Father Edward Catich and the Catfish Press
November 30th, 2011
Recently, Professor Patricia Butz brought students in to Special Collections to see some books we recently purchased at her request. The books were by Father Edward Catich on calligraphy and handwriting. We are always happy to assist faculty in finding resources for their classes! And, this is an area that we may have been lacking in materials, so it helped our collection, also.

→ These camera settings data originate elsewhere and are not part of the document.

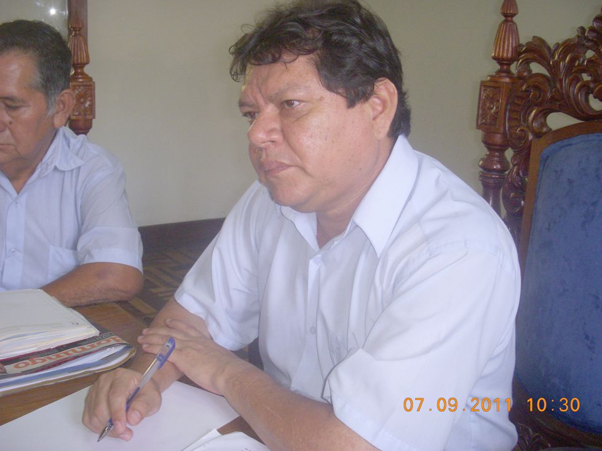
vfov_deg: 30.3
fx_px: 835
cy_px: 222
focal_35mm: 48
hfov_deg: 39.7
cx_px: 298
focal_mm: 7.9
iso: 200
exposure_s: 1/25
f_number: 3.4
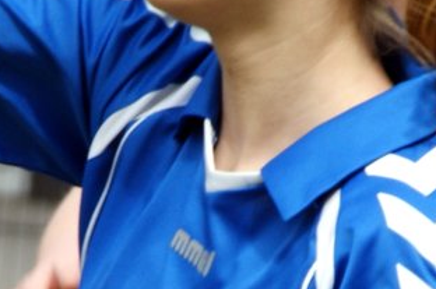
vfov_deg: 1.0
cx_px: 151
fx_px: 16760
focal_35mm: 1386
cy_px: 298
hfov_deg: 1.5
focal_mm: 180
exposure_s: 1/250
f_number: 11
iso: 200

Father Edward Catich was a well known author and artist working in many fields. He was interested in history, liturgical art, photography, music, sculpture and stone cutting, but he is best known as a calligrapher. He was born in Stevensville, Montana. After he and his 3 brothers were orphaned, they were relocated to Illinois. While in an orphanage in Illinois, he undertook a sign-writing apprenticeship with Walter Heberling. He went on to work as a union sign-writer in Chicago and attended the Art Institute of Chicago for three-and-a-half years and then went to St. Ambrose in Iowa. He went on to receive a graduate degree from the University of Iowa, and then went to Rome in 1935 to study at Pontifical Gregorian University and also pursue an interest in paleography and epigraphy. It was there that he observed a relationship between the inscription letter-making of Imperial Rome and the Chicago sign writing he learned in his internship. After ordination, he returned to St. Ambrose College to teach art, music, and math. He founded the Art Department at St. Ambrose and taught there until his death in 1979.
He also founded his own press, the Catfish Press, which operated out of his studio at the University. He published several of his own books at the press. He was a prolific artist in many different formats from stone cutting to painting to calligraphy. St Ambrose University owns 5,000 pieces of the artist’s work and they are available in an online digital archive. Many of his paintings have calligraphic elements. He is also responsible for the designing of two typefaces: Petrarch and Catfish.

Letters Redrawn from the Trajan Inscription in Rome, by Edward. M. Catich. Page 1 in Petrarch typeface designed by the author.
He created a number of alphabet stones, some in permanent collections of seven museums. St. Ambrose University house the largest collection of Father Catich’s work, some 5,000 pieces from sketchbooks and drawings to finished works in watercolor, ink, and slates. He also left his manuscripts and correspondence. St. Ambrose has digitized much of the artwork and is available at The Catich Collection: A Digital Archive of the Works of Fr. Edward Catich.